As a teen, I would often converse with the person in the seat beside me. On two separate occasions, I met girls with very similar stories: they were in their twenties and visiting boyfriends in India that they had gotten to know over email. One was a German girl dating a Muslim boy; the other was an American girl dating a Hindu boy. I met them approximately three years apart, but it never ceases to astonish me how similar their stories seemed.
They had gotten to know their boyfriends through some interaction on a website, and ended up swapping emails. After that, they had corresponded for a time, getting to know each other (and falling in love). The boyfriends, in both cases, had visited the girls in their home countries once. In both cases, I was meeting the girls on their first trip to India—though I met the German girl on her flight to India and the American girl on her flight back to the US.
Both of them had a lot to say on the subject of the obstacles that lay in their paths in the form of religion. I listened, but it wasn’t a subject that was very interesting to me at the time, beyond analyzing the cultures and why people insist on laying those obstacles before inter-religious and inter-racial relationships.
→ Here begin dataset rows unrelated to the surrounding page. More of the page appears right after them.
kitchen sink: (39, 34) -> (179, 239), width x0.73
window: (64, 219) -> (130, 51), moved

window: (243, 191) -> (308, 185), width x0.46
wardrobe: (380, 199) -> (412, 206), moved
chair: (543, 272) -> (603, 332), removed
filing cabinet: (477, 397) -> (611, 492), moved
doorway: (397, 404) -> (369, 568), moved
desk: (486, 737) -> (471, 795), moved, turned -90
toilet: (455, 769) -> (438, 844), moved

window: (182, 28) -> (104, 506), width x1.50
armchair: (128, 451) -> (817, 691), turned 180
Both girls were fascinated when I said that I was the product of such a marriage, and were fascinated to hear my parents’ story. They expressed surprise when I explained that my parents simply got married, neither of them being particularly attached to religion or cultural tradition. They would then go on to wonder aloud whether their boyfriend would be willing to entertain this as a possibility (both of them found it doubtful).
I met the German girl first, when I was fifteen. She was cynical, fairly certain it wouldn’t work out in the end. Perhaps because I met her first, she had much wisdom and many observations to share that I had never before thought to consider. I was still in my youthful fairy tale mind, convinced that love could conquer all. She was very laid back, and willing to foster the relationship for as long as it lasted, even if it was not going to be for life, or even for that much longer.
The American girl was more specifically critical in her assessment of her situation. “Why can’t he just say no to his parents?” she would complain to me. “I don’t know if I can live with a man who can’t stand up to his parents.” She then went on to exposit about the differences between American and Indian culture,* naming things that were very familiar to me and leaving me to shrug and smile. I offered some advice based on observations I had made, but I got the impression that she wasn’t interested in my opinion as much as she just wanted to vent.
I kept in touch with the German girl for a few years afterwards; the American girl and I went our separate ways after our flights and never corresponded. I do know that the first girl’s relationship lasted through that trip and for some months afterwards before her boyfriend caved to his parents and broke things off.
*I am aware that both of these are very culturally diverse nations. This is meant to indicate the experiences of India and American culture as lived by myself and this one girl. It is not meant to be a generalization.